### REQUIREMENT:
Starting at the top of the records below, write out each line exactly as it stands, stopping after the line with "For every layout"; exclude the pictures.

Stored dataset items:
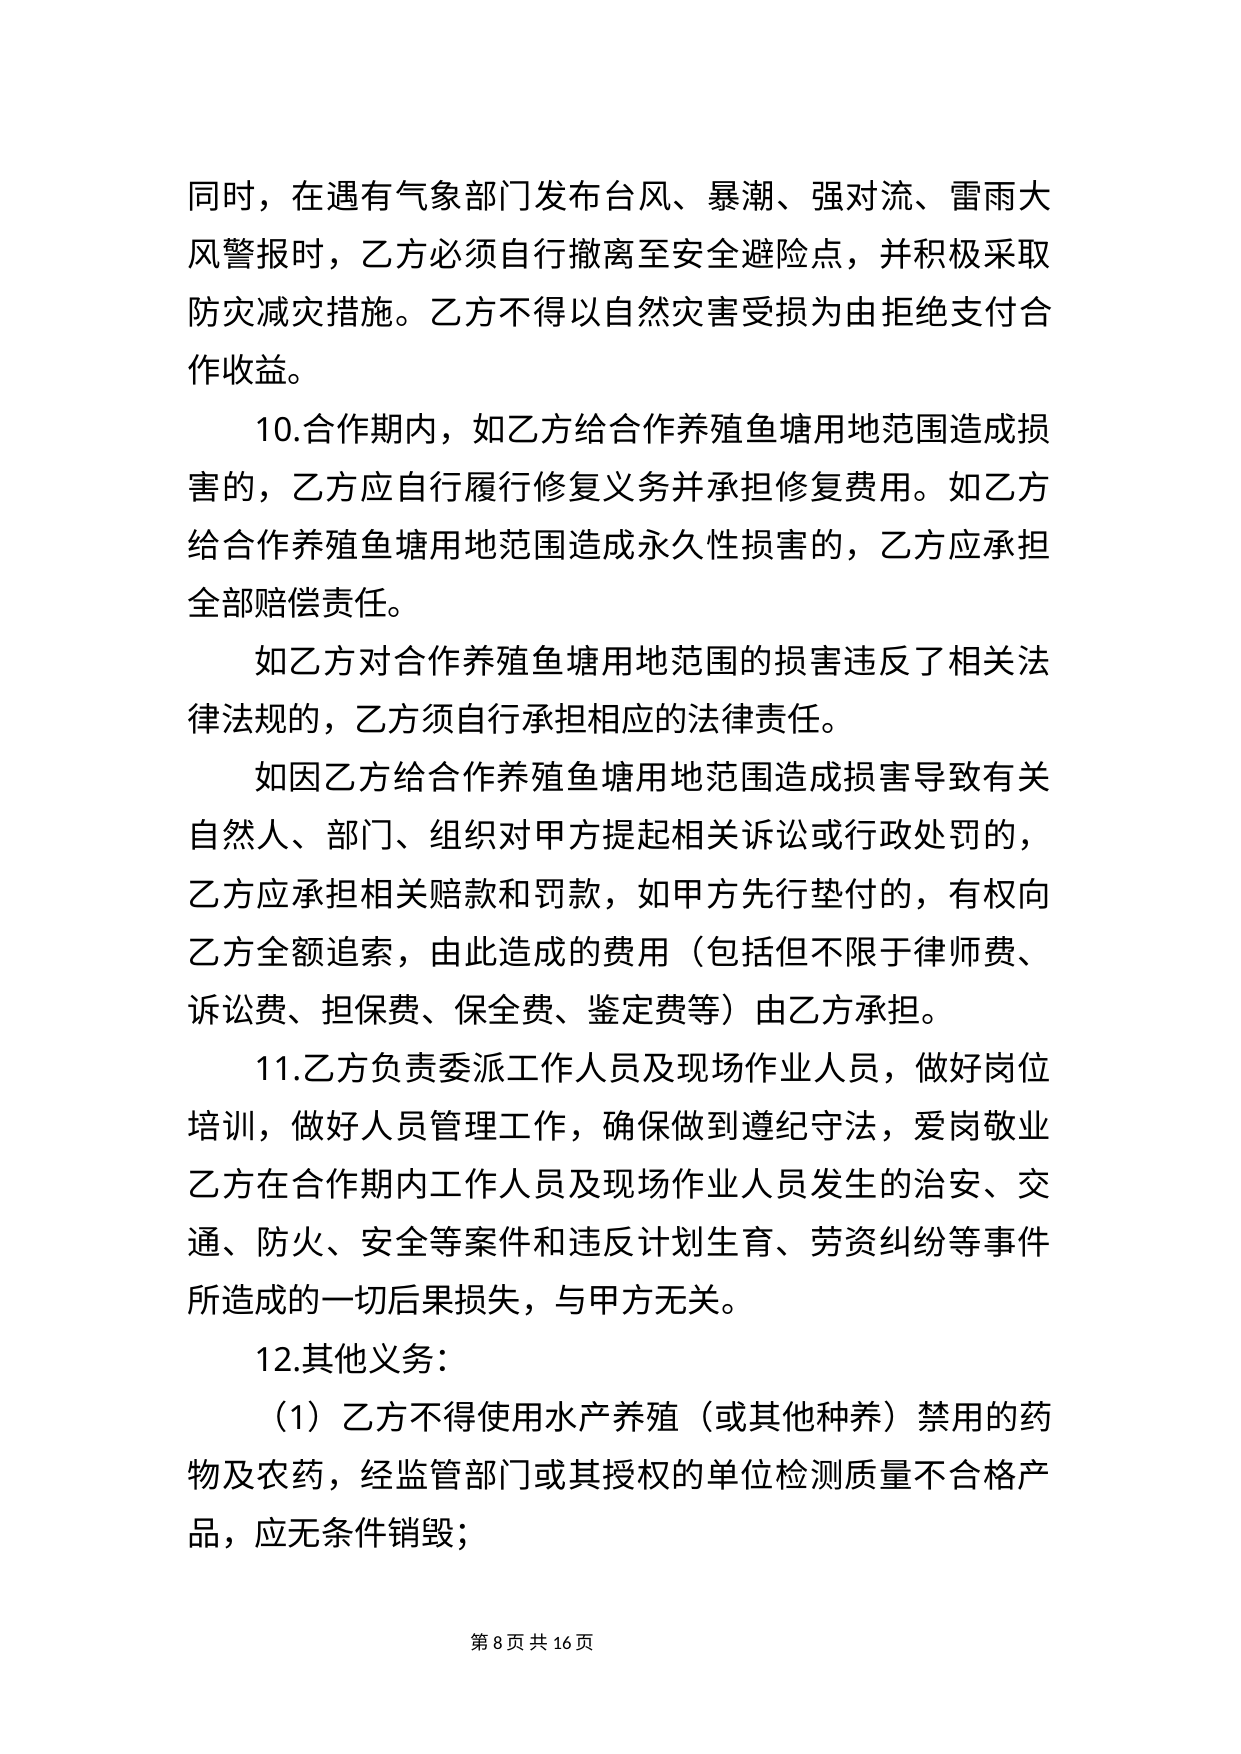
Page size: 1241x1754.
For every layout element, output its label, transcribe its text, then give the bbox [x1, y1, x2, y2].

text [187, 162, 1053, 394]
text 如因乙方给合作养殖鱼塘用地范围造成损害导致有关自然人、部门、组织对甲方提起相关诉讼或行政处罚的，乙方应承担相关赔款和罚款，如甲方先行垫付的，有权向乙方全额追索，由此造成的费用（包括但不限于律师费、诉讼费、担保费、保全费、鉴定费等）由乙方承担。 [187, 743, 1053, 1034]
text 12.其他义务： [187, 1324, 1053, 1383]
text 11.乙方负责委派工作人员及现场作业人员，做好岗位培训，做好人员管理工作，确保做到遵纪守法，爱岗敬业。乙方在合作期内工作人员及现场作业人员发生的治安、交通、防火、安全等案件和违反计划生育、劳资纠纷等事件，所造成的一切后果损失，与甲方无关。 [187, 1034, 1053, 1324]
text （1）乙方不得使用水产养殖（或其他种养）禁用的药物及农药，经监管部门或其授权的单位检测质量不合格产品，应无条件销毁； [187, 1383, 1053, 1557]
text 如乙方对合作养殖鱼塘用地范围的损害违反了相关法律法规的，乙方须自行承担相应的法律责任。 [187, 627, 1053, 743]
text 10.合作期内，如乙方给合作养殖鱼塘用地范围造成损害的，乙方应自行履行修复义务并承担修复费用。如乙方给合作养殖鱼塘用地范围造成永久性损害的，乙方应承担全部赔偿责任。 [187, 394, 1053, 627]
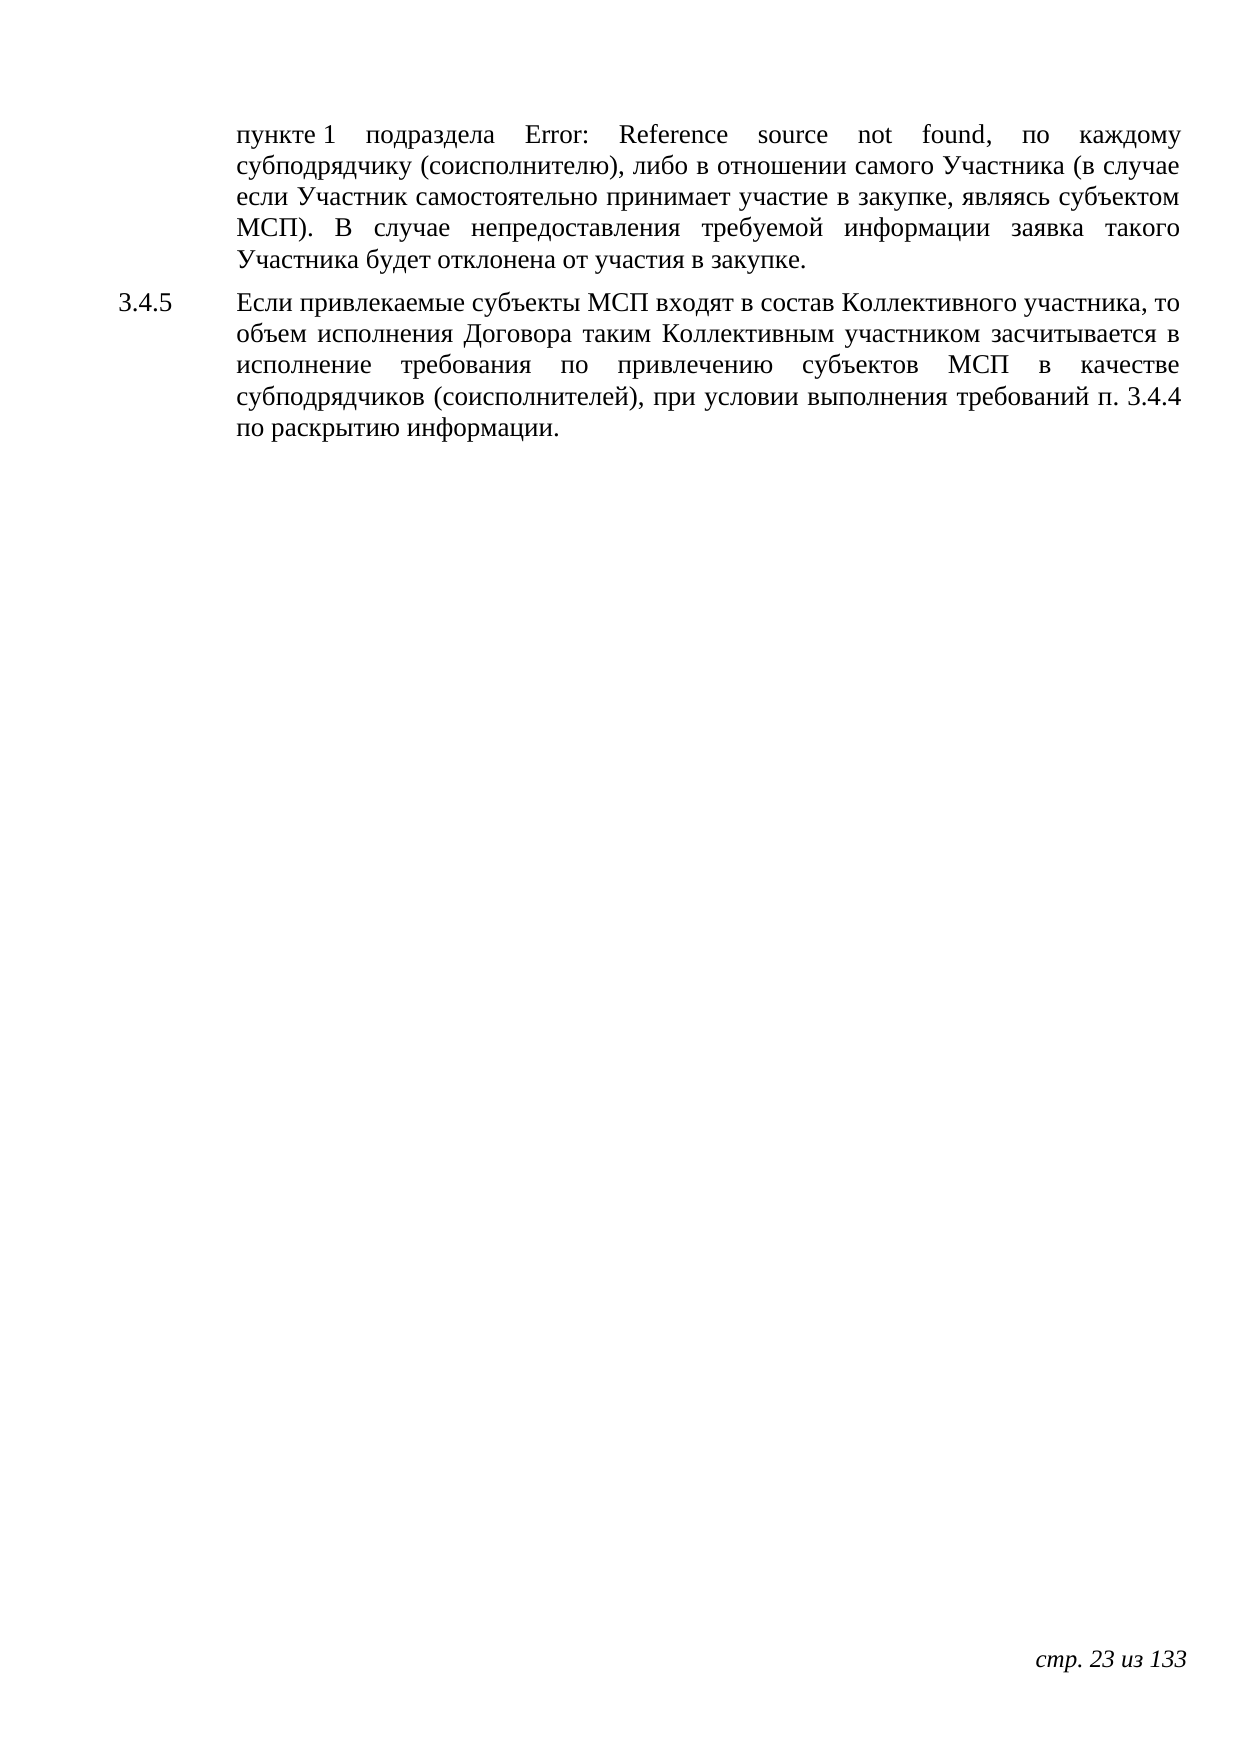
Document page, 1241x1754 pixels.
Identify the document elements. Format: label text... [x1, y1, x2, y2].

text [118, 118, 1181, 274]
text Если привлекаемые субъекты МСП входят в состав Коллективного участника, то объем исполнения Договора таким Коллективным участником засчитывается в исполнение требования по привлечению субъектов МСП в качестве субподрядчиков (соисполнителей), при условии выполнения требований п. 3.4.4 по раскрытию информации. [118, 286, 1181, 442]
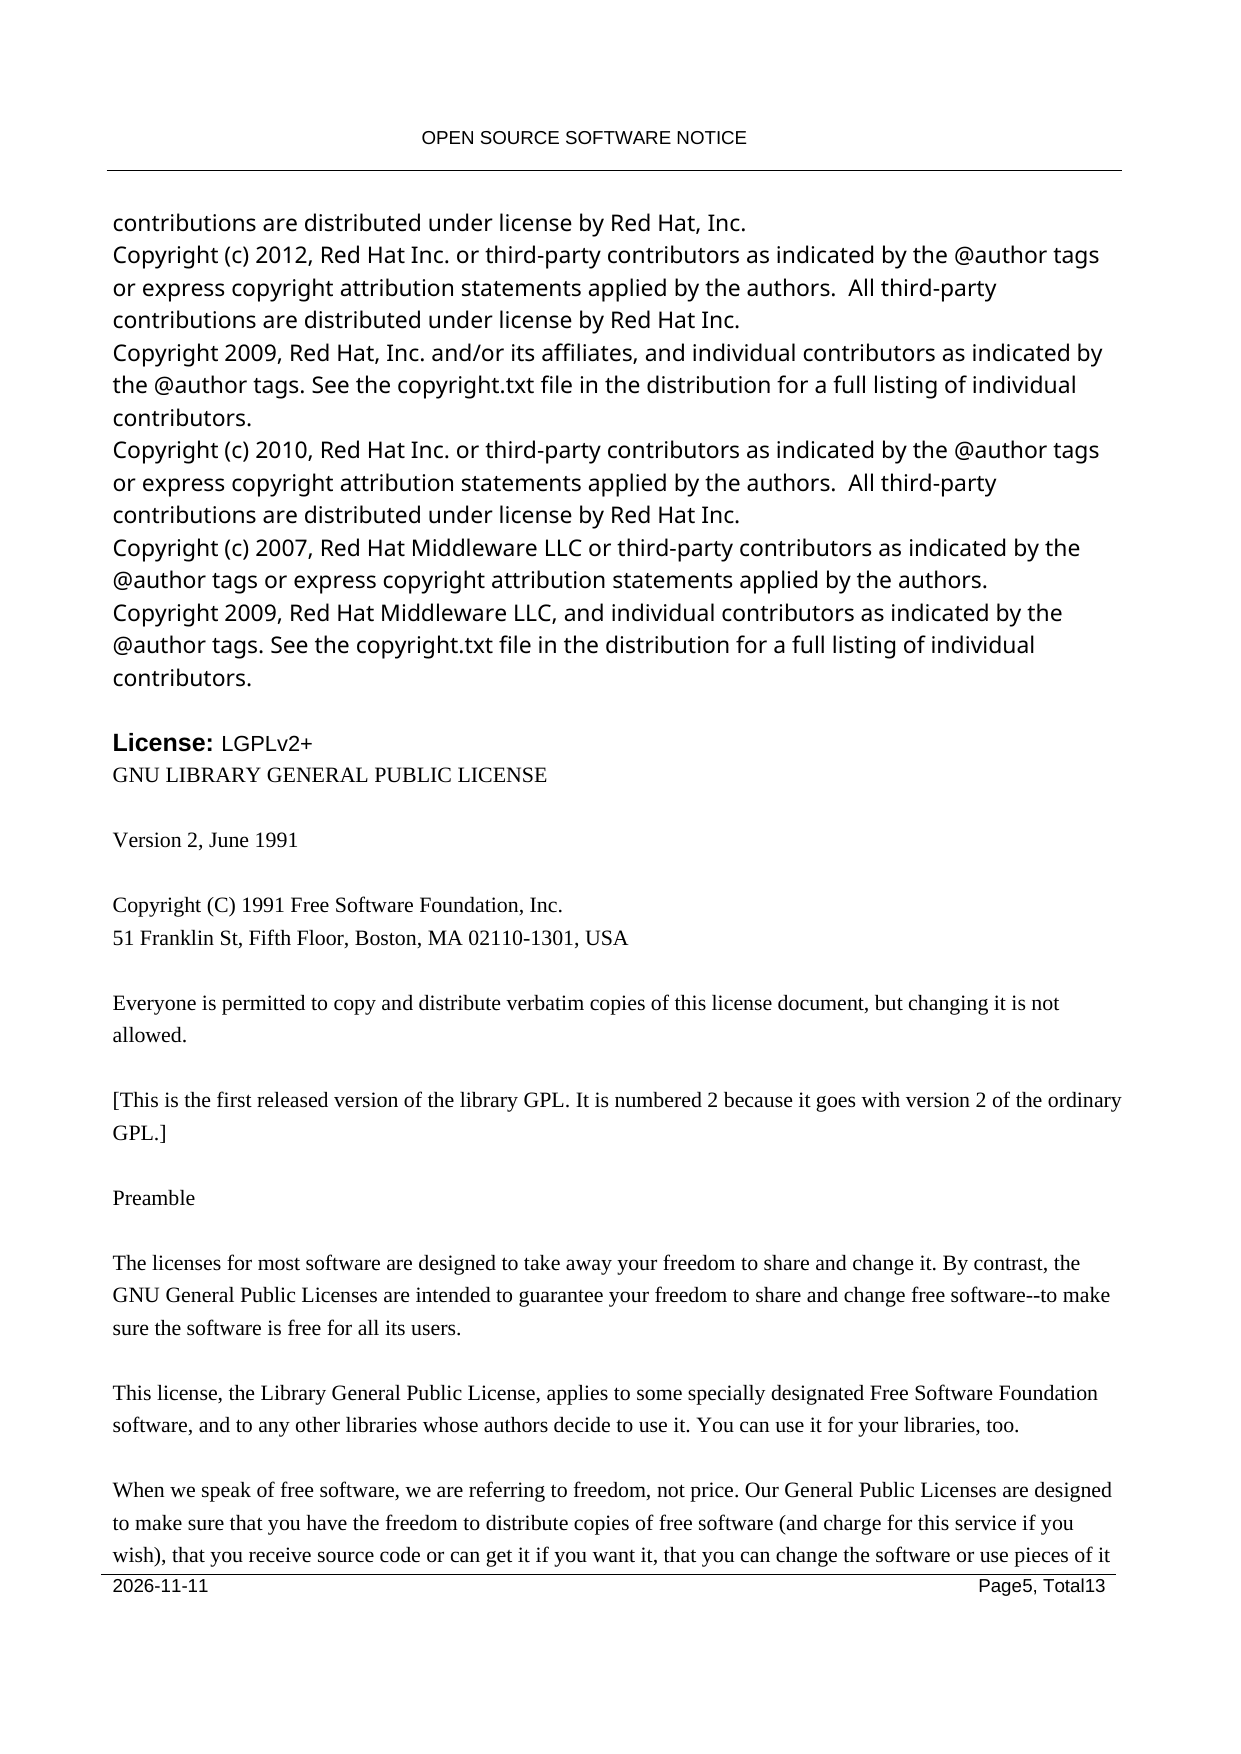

### ANSWER TO THIS PROBLEM:
Page size: 1241x1754.
For every layout element, output its label, transcribe its text, then give the bbox [x1, y1, x2, y2].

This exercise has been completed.